Probabilistic Prediction of Location-Specific Microstructure in Turbine Disks
Navy STTR FY2010.A


Sol No.: Navy STTR FY2010.A
Topic No.: N10A-T028
Topic Title: Probabilistic Prediction of Location-Specific Microstructure in Turbine Disks
Proposal No.: N10A-028-0087
Firm: UES, Inc.
4401 Dayton-Xenia Road
Dayton, Ohio 45432-1894
Contact: Yoon-Suk Choi
Phone: (937) 426-6900
Web Site: www.ues.com
Abstract: Thermo-mechanical processes of turbine disks have been progressively improved to meet microstructural requirements tailored for advanced, sustainable high temperature performances. However, the chemistry of typical Ni-base turbine disk alloys is very complex, and yields a variety of phases and microstructural anomalies under different thermo-mechanical heat treatments. These microstructural heterogeneities and anomalies often limit thermo-mechanical behaviors of turbine disks. The proposed Phase I program will focus on the development of multi-physics based computational tools and approaches for the prediction of HT-processing dependent microstructures, the characterization of their statistical features/anomalies and the corresponding mechanical responses, and the identification of the critical microstructural feature that may limit the performance life. A conventional Ni-base polycrystalline superalloy IN718 was chosen as a target material for the proposed work because of its most common usage for the turbine disk application and the large amount of data available from various resources. Due to the microstructural complexity of IN718, the property prediction requires rigorous numerical approaches to account for microstructural heterogeneities. The successful completion of Phase I efforts will bring microstructure-sensitive computational tools and approaches for the evaluation of differently processed IN718 disk alloys.
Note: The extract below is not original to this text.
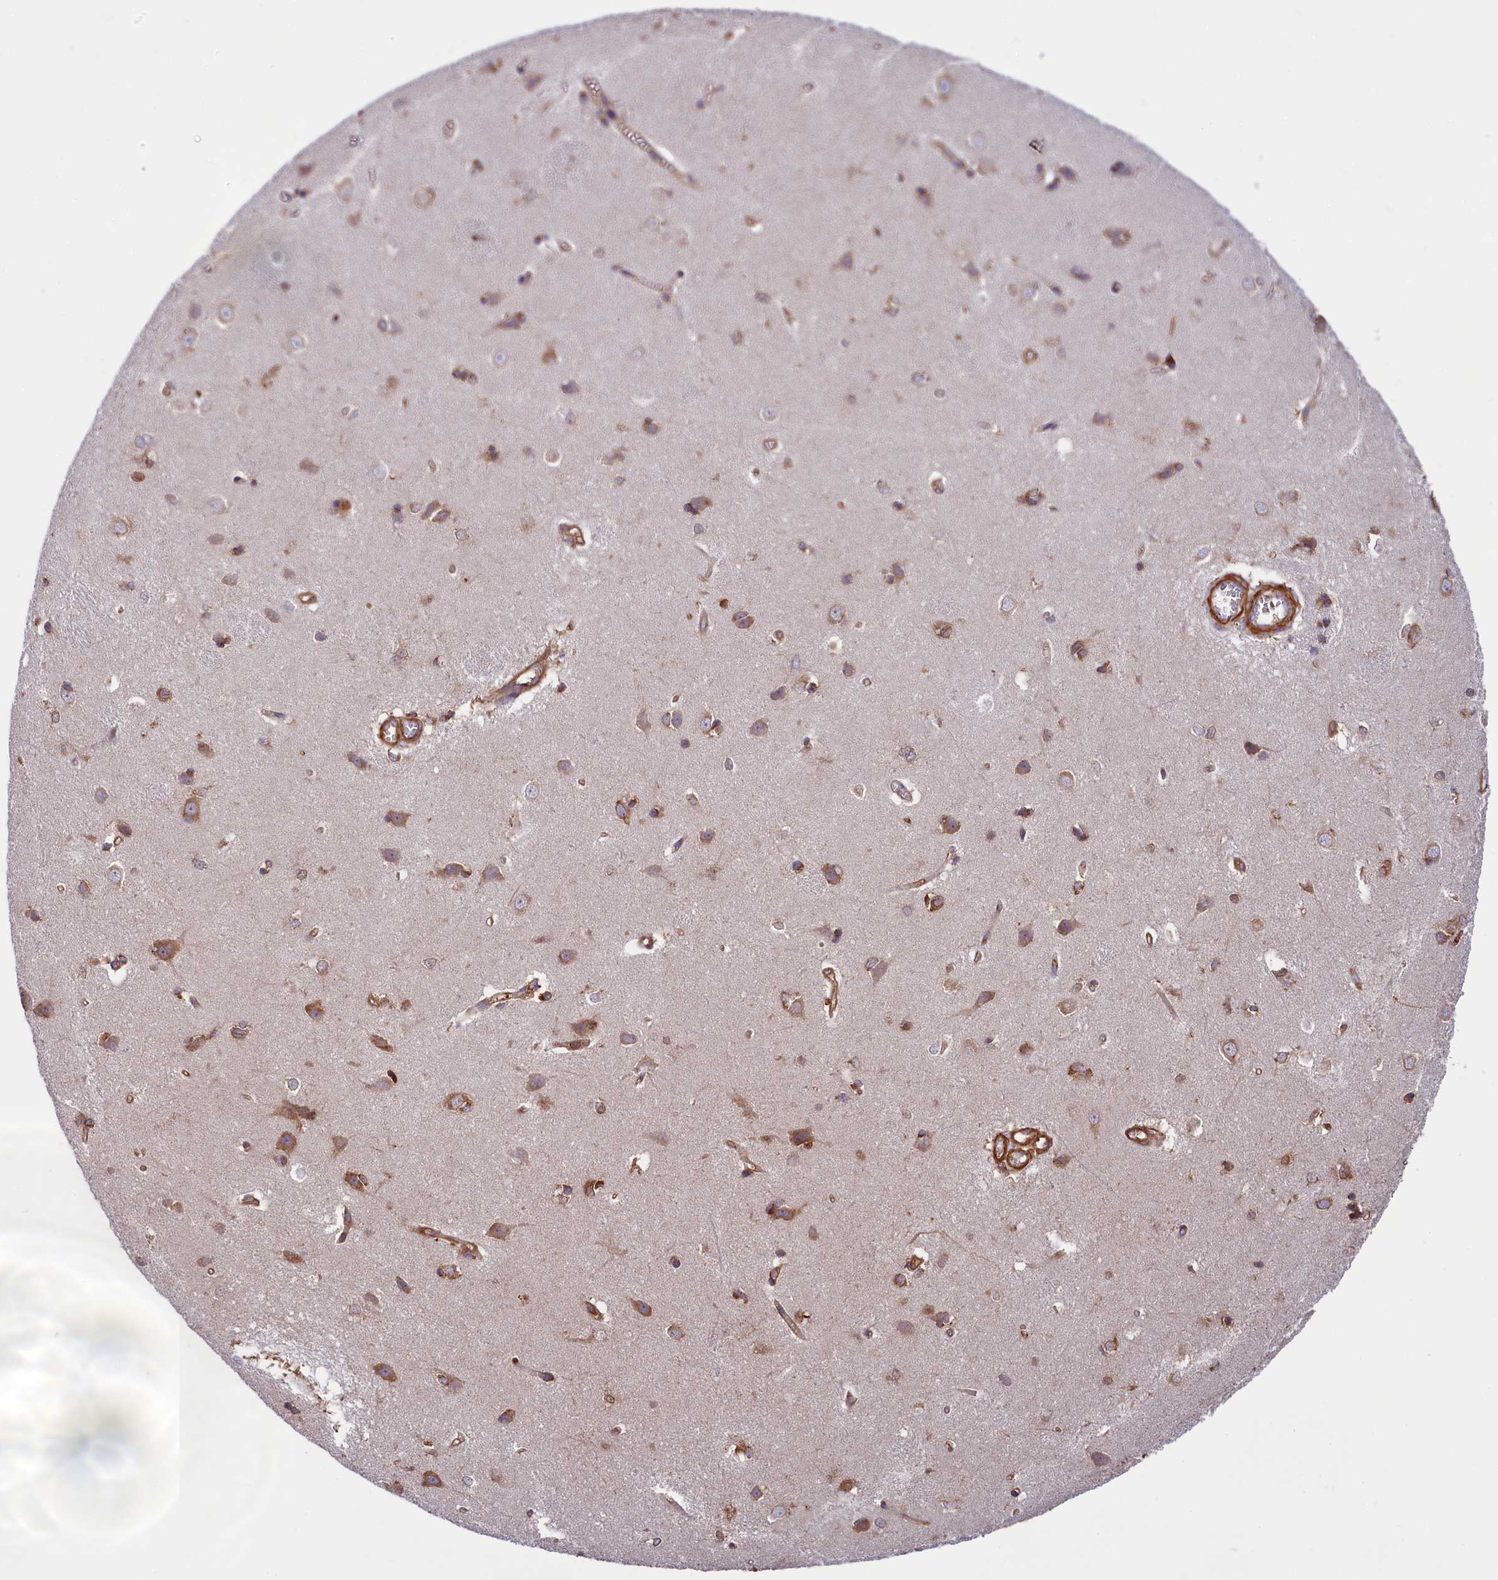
{"staining": {"intensity": "strong", "quantity": "25%-75%", "location": "cytoplasmic/membranous"}, "tissue": "caudate", "cell_type": "Glial cells", "image_type": "normal", "snomed": [{"axis": "morphology", "description": "Normal tissue, NOS"}, {"axis": "topography", "description": "Lateral ventricle wall"}], "caption": "DAB immunohistochemical staining of normal caudate exhibits strong cytoplasmic/membranous protein staining in approximately 25%-75% of glial cells.", "gene": "GYS1", "patient": {"sex": "male", "age": 37}}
Benefits: The proposed Phase I program intends to develop modeling tools and approaches for the prediction of the spatial grain distribution, precipitate fractions and yield stresses, and the estimation of the criticality of the simulated microstructure as a life-limiting precursor for the turbine disk alloy IN718 processed by different heat treatment processing conditions. The successful completion of Phase I efforts will bring microstructure-sensitive computational tools and approaches for the evaluation of differently processed IN718 disk alloys. The Phase II program will involve the calibration and experimental validation for some of the Phase I modeling tools, and the homogenization of Phase I mesoscale simulation results for the implementation at the continuum scale for the prediction of the component-level properties. Upon successful completion of Phases I and II programs new computational prediction tools will be ready for the IN718 turbine disk application. We will work closely with our OEM partner to transition the prediction tool and apply it to a component. At the end of the Phases I & II programs, we anticipate licensing the modeling tool to our OEM partner and continue to refine the product in the years following.